BEGIN Input data

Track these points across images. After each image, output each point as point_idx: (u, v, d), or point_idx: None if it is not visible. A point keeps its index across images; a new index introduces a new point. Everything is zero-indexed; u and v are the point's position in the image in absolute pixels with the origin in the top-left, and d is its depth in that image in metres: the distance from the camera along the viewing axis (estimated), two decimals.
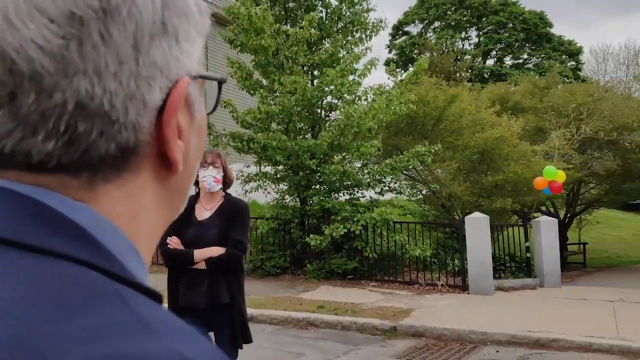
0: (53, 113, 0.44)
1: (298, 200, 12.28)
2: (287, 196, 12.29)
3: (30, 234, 0.44)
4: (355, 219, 11.02)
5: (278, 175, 12.11)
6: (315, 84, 11.57)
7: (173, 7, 0.50)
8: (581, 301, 9.75)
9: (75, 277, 0.42)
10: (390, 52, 44.66)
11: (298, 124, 11.85)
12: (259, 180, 12.15)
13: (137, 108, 0.47)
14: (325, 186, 11.82)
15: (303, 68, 11.76)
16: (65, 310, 0.39)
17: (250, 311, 8.72)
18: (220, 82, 0.60)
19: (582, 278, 13.99)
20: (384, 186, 12.42)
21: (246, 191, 12.13)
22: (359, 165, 12.37)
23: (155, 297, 0.47)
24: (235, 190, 14.69)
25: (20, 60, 0.43)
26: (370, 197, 12.40)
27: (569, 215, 18.22)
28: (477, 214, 10.83)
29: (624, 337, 7.20)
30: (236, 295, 3.70)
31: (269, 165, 12.06)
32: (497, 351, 6.96)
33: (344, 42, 12.18)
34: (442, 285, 10.71)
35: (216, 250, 3.63)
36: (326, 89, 11.23)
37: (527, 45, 43.14)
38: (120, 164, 0.48)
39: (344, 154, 11.92)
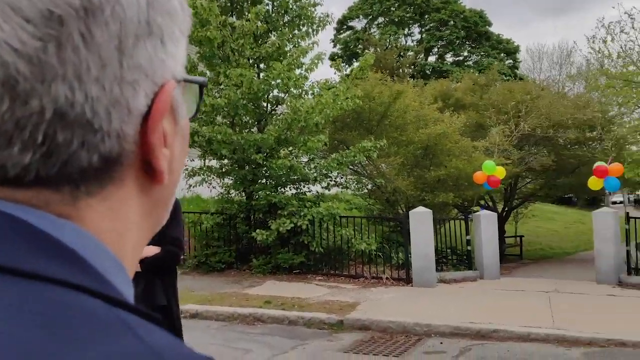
0: (29, 122, 0.40)
1: (244, 194, 12.18)
2: (232, 190, 12.17)
3: (13, 256, 0.40)
4: (302, 213, 11.03)
5: (223, 170, 11.96)
6: (261, 77, 11.47)
7: (158, 6, 0.46)
8: (519, 292, 10.12)
9: (74, 305, 0.39)
10: (334, 46, 44.87)
11: (244, 117, 11.74)
12: (203, 175, 11.97)
13: (121, 115, 0.44)
14: (271, 181, 11.77)
15: (249, 61, 11.65)
16: (71, 342, 0.36)
17: (195, 307, 8.63)
18: (202, 85, 0.57)
19: (519, 270, 14.54)
20: (330, 181, 12.48)
21: (190, 185, 11.93)
22: (305, 159, 12.38)
23: (155, 321, 0.44)
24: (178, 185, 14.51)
25: None
26: (317, 192, 12.44)
27: (506, 209, 18.87)
28: (421, 209, 11.05)
29: (559, 326, 7.52)
30: (172, 297, 3.60)
31: (213, 159, 11.89)
32: (441, 343, 7.14)
33: (291, 36, 12.14)
34: (386, 278, 10.88)
35: (151, 250, 3.47)
36: (273, 82, 11.15)
37: (467, 42, 44.27)
38: (103, 176, 0.45)
39: (290, 148, 11.90)
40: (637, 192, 41.51)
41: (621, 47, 16.95)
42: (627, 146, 16.43)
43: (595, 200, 43.98)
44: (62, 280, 0.40)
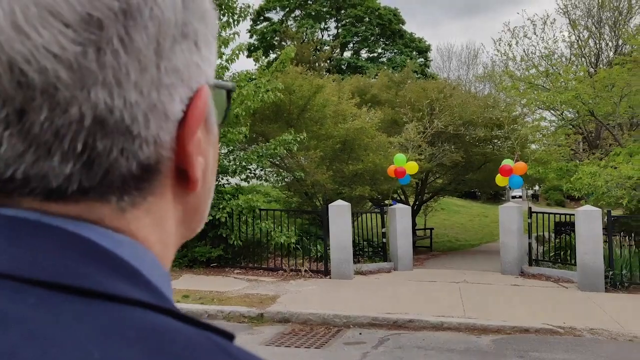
0: (69, 130, 0.39)
1: None
2: None
3: (87, 277, 0.39)
4: (221, 206, 10.90)
5: None
6: None
7: (193, 8, 0.45)
8: (431, 283, 10.56)
9: (164, 328, 0.38)
10: (251, 37, 44.43)
11: None
12: None
13: (158, 120, 0.43)
14: None
15: None
16: None
17: None
18: (230, 91, 0.56)
19: (430, 261, 15.14)
20: (250, 173, 12.40)
21: None
22: (224, 151, 12.22)
23: (233, 338, 0.44)
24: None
25: (31, 72, 0.38)
26: (236, 184, 12.32)
27: (417, 202, 19.57)
28: (339, 202, 11.23)
29: (470, 315, 7.94)
30: None
31: None
32: (360, 333, 7.32)
33: None
34: (305, 270, 10.99)
35: None
36: None
37: (381, 39, 45.32)
38: (143, 185, 0.44)
39: None
40: (534, 188, 44.43)
41: (524, 51, 18.03)
42: (529, 144, 17.54)
43: (497, 195, 46.61)
44: (139, 300, 0.39)
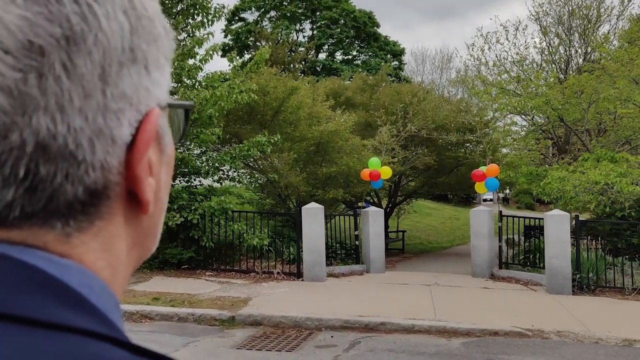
0: (10, 156, 0.39)
1: None
2: None
3: (30, 305, 0.38)
4: (193, 207, 10.80)
5: None
6: None
7: (142, 32, 0.45)
8: (403, 286, 10.62)
9: (105, 358, 0.38)
10: (225, 37, 44.17)
11: None
12: None
13: (104, 146, 0.42)
14: None
15: None
16: None
17: None
18: (188, 110, 0.56)
19: (402, 263, 15.24)
20: (223, 174, 12.31)
21: None
22: (197, 152, 12.11)
23: None
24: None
25: None
26: (208, 185, 12.22)
27: (390, 205, 19.69)
28: (313, 204, 11.23)
29: (440, 318, 8.01)
30: None
31: None
32: (332, 336, 7.32)
33: (184, 25, 11.79)
34: (278, 273, 10.95)
35: None
36: None
37: (356, 42, 45.49)
38: (91, 210, 0.43)
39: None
40: (505, 191, 45.12)
41: (496, 56, 18.29)
42: (500, 149, 17.79)
43: (468, 198, 47.19)
44: (85, 329, 0.39)
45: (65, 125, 0.40)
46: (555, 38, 19.60)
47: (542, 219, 10.98)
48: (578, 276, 10.17)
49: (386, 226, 18.11)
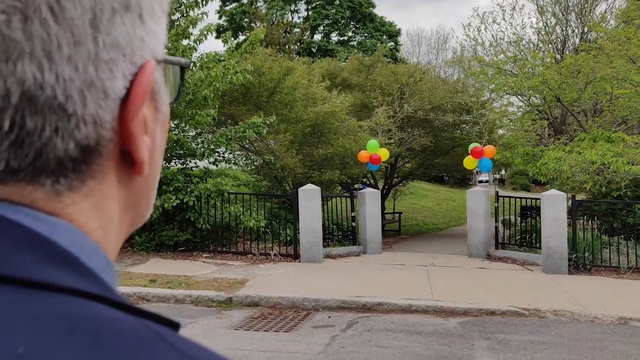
0: None
1: None
2: None
3: (18, 264, 0.36)
4: (189, 189, 10.75)
5: None
6: None
7: None
8: (400, 266, 10.64)
9: (102, 318, 0.36)
10: (220, 18, 43.73)
11: None
12: None
13: (96, 98, 0.40)
14: None
15: None
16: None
17: None
18: (183, 67, 0.53)
19: (398, 244, 15.27)
20: (218, 156, 12.25)
21: None
22: (192, 134, 12.03)
23: (177, 327, 0.41)
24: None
25: None
26: (204, 167, 12.16)
27: (386, 186, 19.68)
28: (309, 186, 11.19)
29: (437, 298, 8.03)
30: None
31: None
32: (329, 317, 7.34)
33: (178, 5, 11.63)
34: (275, 254, 10.96)
35: None
36: None
37: (352, 23, 45.12)
38: (81, 168, 0.41)
39: (177, 121, 11.49)
40: (500, 172, 45.18)
41: (493, 37, 18.17)
42: (496, 130, 17.75)
43: (464, 179, 47.28)
44: (76, 289, 0.36)
45: (54, 74, 0.37)
46: (552, 18, 19.44)
47: (539, 199, 10.99)
48: (574, 256, 10.21)
49: (383, 208, 18.13)
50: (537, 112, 17.53)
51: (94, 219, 0.42)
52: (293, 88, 13.48)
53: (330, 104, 13.44)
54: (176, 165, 11.90)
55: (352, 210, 12.47)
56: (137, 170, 0.44)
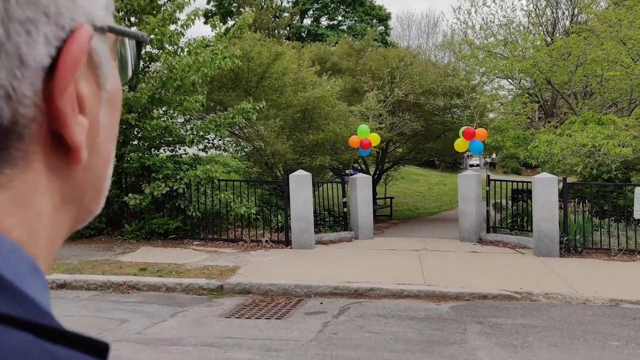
0: None
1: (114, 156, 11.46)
2: None
3: None
4: (179, 177, 10.64)
5: None
6: None
7: None
8: (392, 251, 10.62)
9: (17, 352, 0.29)
10: (208, 2, 43.22)
11: None
12: None
13: (9, 66, 0.32)
14: (144, 142, 11.19)
15: (119, 13, 10.82)
16: None
17: (63, 277, 8.08)
18: (140, 42, 0.45)
19: (390, 229, 15.25)
20: (208, 143, 12.13)
21: None
22: (181, 120, 11.90)
23: (101, 349, 0.34)
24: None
25: None
26: (194, 154, 12.05)
27: (377, 171, 19.64)
28: (300, 172, 11.12)
29: (429, 282, 8.01)
30: None
31: None
32: (321, 303, 7.30)
33: None
34: (266, 241, 10.90)
35: None
36: None
37: (342, 7, 44.78)
38: None
39: (165, 108, 11.35)
40: (491, 156, 45.24)
41: (483, 20, 18.04)
42: (487, 113, 17.71)
43: (455, 163, 47.36)
44: None
45: None
46: (542, 0, 19.34)
47: (530, 182, 10.97)
48: (565, 238, 10.23)
49: (374, 193, 18.10)
50: (527, 95, 17.49)
51: (13, 214, 0.34)
52: (282, 73, 13.34)
53: (320, 89, 13.32)
54: (165, 152, 11.78)
55: (344, 196, 12.42)
56: (73, 157, 0.37)
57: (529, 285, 7.82)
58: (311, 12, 45.03)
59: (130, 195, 10.47)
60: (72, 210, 0.41)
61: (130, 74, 0.45)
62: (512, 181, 13.17)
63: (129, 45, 0.43)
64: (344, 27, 44.08)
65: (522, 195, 12.90)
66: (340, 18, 45.29)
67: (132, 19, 11.29)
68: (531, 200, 10.75)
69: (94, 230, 11.05)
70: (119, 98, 0.43)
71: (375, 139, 12.56)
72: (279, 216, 11.65)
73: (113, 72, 0.41)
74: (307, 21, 45.22)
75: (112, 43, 0.41)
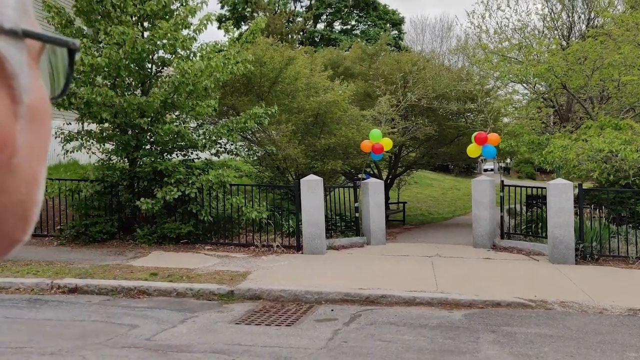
0: None
1: (126, 161, 11.50)
2: (114, 157, 11.44)
3: None
4: (191, 181, 10.63)
5: (104, 134, 11.18)
6: (146, 36, 10.75)
7: None
8: (404, 257, 10.52)
9: None
10: (222, 7, 43.45)
11: (127, 78, 10.98)
12: (81, 139, 11.13)
13: None
14: (157, 147, 11.20)
15: (132, 18, 10.85)
16: None
17: (74, 281, 8.08)
18: (72, 50, 0.38)
19: (403, 235, 15.13)
20: (220, 147, 12.11)
21: (67, 151, 11.08)
22: (193, 125, 11.90)
23: None
24: (53, 149, 13.24)
25: None
26: (206, 159, 12.05)
27: (390, 176, 19.51)
28: (312, 176, 11.06)
29: (442, 289, 7.90)
30: None
31: (93, 122, 11.07)
32: (332, 310, 7.22)
33: None
34: (277, 246, 10.85)
35: None
36: (158, 42, 10.49)
37: (355, 11, 44.76)
38: None
39: (177, 113, 11.36)
40: (505, 161, 44.93)
41: (497, 24, 17.90)
42: (501, 118, 17.53)
43: (469, 168, 47.04)
44: None
45: None
46: (558, 4, 19.17)
47: (545, 188, 10.82)
48: (581, 245, 10.06)
49: (386, 197, 17.98)
50: (542, 99, 17.31)
51: None
52: (295, 78, 13.30)
53: (332, 94, 13.26)
54: (177, 157, 11.79)
55: (356, 201, 12.33)
56: None
57: (544, 293, 7.68)
58: (324, 16, 45.07)
59: (142, 199, 10.47)
60: None
61: (61, 85, 0.39)
62: (527, 187, 13.00)
63: (60, 54, 0.37)
64: (357, 32, 44.04)
65: (537, 201, 12.73)
66: (353, 23, 45.27)
67: (145, 24, 11.32)
68: (546, 206, 10.59)
69: (106, 235, 11.06)
70: (45, 112, 0.37)
71: (387, 143, 12.47)
72: (290, 221, 11.59)
73: (36, 83, 0.35)
74: (320, 26, 45.25)
75: (36, 51, 0.35)
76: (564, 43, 18.21)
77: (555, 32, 19.00)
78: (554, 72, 13.85)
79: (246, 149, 13.71)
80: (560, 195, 9.97)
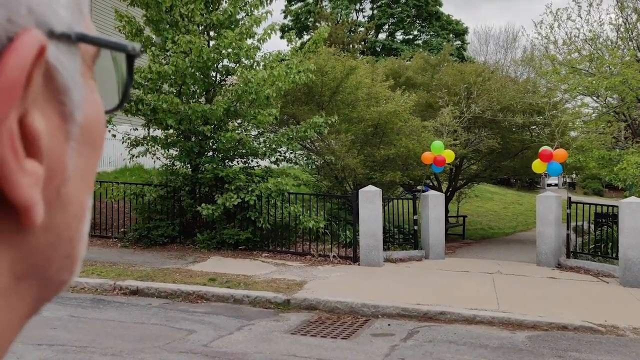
0: None
1: (189, 167, 11.75)
2: (177, 162, 11.71)
3: None
4: (250, 188, 10.74)
5: (168, 140, 11.46)
6: (211, 45, 10.97)
7: None
8: (464, 273, 10.23)
9: None
10: (285, 17, 44.09)
11: (192, 86, 11.23)
12: (147, 145, 11.45)
13: None
14: (219, 154, 11.39)
15: (199, 28, 11.11)
16: None
17: (136, 283, 8.28)
18: (131, 55, 0.32)
19: (462, 249, 14.75)
20: (280, 156, 12.20)
21: (133, 155, 11.42)
22: (255, 133, 12.04)
23: None
24: (120, 154, 13.66)
25: None
26: (265, 167, 12.15)
27: (450, 189, 19.12)
28: (370, 187, 10.95)
29: (504, 309, 7.61)
30: None
31: (158, 128, 11.37)
32: (389, 324, 7.08)
33: (243, 4, 11.64)
34: (334, 256, 10.78)
35: None
36: (223, 51, 10.69)
37: (417, 21, 44.39)
38: None
39: (239, 121, 11.51)
40: (571, 176, 43.28)
41: (567, 34, 17.28)
42: (569, 132, 16.87)
43: (532, 182, 45.62)
44: None
45: None
46: (634, 14, 18.31)
47: (615, 206, 10.29)
48: None
49: (446, 210, 17.62)
50: (613, 113, 16.54)
51: None
52: (356, 87, 13.25)
53: (393, 104, 13.12)
54: (238, 164, 11.95)
55: (414, 213, 12.12)
56: (23, 219, 0.26)
57: (615, 317, 7.27)
58: (386, 26, 44.91)
59: (203, 205, 10.65)
60: (33, 287, 0.29)
61: (118, 98, 0.33)
62: (595, 204, 12.42)
63: (117, 60, 0.32)
64: (420, 42, 43.63)
65: (607, 219, 12.14)
66: (415, 33, 44.89)
67: (211, 33, 11.57)
68: (617, 226, 10.06)
69: (167, 238, 11.31)
70: (100, 131, 0.31)
71: (449, 155, 12.20)
72: (347, 231, 11.51)
73: (90, 97, 0.30)
74: (382, 36, 45.12)
75: (90, 57, 0.30)
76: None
77: (630, 43, 18.14)
78: (628, 85, 13.22)
79: (305, 158, 13.75)
80: (633, 215, 9.45)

END Input data

→ **Exercise directions**
What are the lines in the records above, word for word, from the one containing "11: (298, 124, 11.85)" through the one containing "43: (595, 200, 43.98)", both ends included and pictures left out?

→ **Final answer**
11: (298, 124, 11.85)
12: (259, 180, 12.15)
13: (137, 108, 0.47)
14: (325, 186, 11.82)
15: (303, 68, 11.76)
16: (65, 310, 0.39)
17: (250, 311, 8.72)
18: (220, 82, 0.60)
19: (582, 278, 13.99)
20: (384, 186, 12.42)
21: (246, 191, 12.13)
22: (359, 165, 12.37)
23: (155, 297, 0.47)
24: (235, 190, 14.69)
25: (20, 60, 0.43)
26: (370, 197, 12.40)
27: (569, 215, 18.22)
28: (477, 214, 10.83)
29: (624, 337, 7.20)
30: (236, 295, 3.70)
31: (269, 165, 12.06)
32: (497, 351, 6.96)
33: (344, 42, 12.18)
34: (442, 285, 10.71)
35: (216, 250, 3.63)
36: (326, 89, 11.23)
37: (527, 45, 43.14)
38: (120, 164, 0.48)
39: (344, 154, 11.92)
0: (29, 122, 0.40)
1: (244, 194, 12.18)
2: (232, 190, 12.17)
3: (13, 256, 0.40)
4: (302, 213, 11.03)
5: (223, 170, 11.96)
6: (261, 77, 11.47)
7: (158, 6, 0.46)
8: (519, 292, 10.12)
9: (74, 305, 0.39)
10: (334, 46, 44.87)
11: (244, 117, 11.74)
12: (203, 175, 11.97)
13: (121, 115, 0.44)
14: (271, 181, 11.77)
15: (249, 61, 11.65)
16: (71, 342, 0.36)
17: (195, 307, 8.63)
18: (202, 85, 0.57)
19: (519, 270, 14.54)
20: (330, 181, 12.48)
21: (190, 185, 11.93)
22: (305, 159, 12.38)
23: (155, 321, 0.44)
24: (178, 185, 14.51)
25: None
26: (317, 192, 12.44)
27: (506, 209, 18.87)
28: (421, 209, 11.05)
29: (559, 326, 7.52)
30: (172, 297, 3.60)
31: (213, 159, 11.89)
32: (441, 343, 7.14)
33: (291, 36, 12.14)
34: (386, 278, 10.88)
35: (151, 250, 3.47)
36: (273, 82, 11.15)
37: (467, 42, 44.27)
38: (103, 176, 0.45)
39: (290, 148, 11.90)
40: (637, 192, 41.51)
41: (621, 47, 16.95)
42: (627, 146, 16.43)
43: (595, 200, 43.98)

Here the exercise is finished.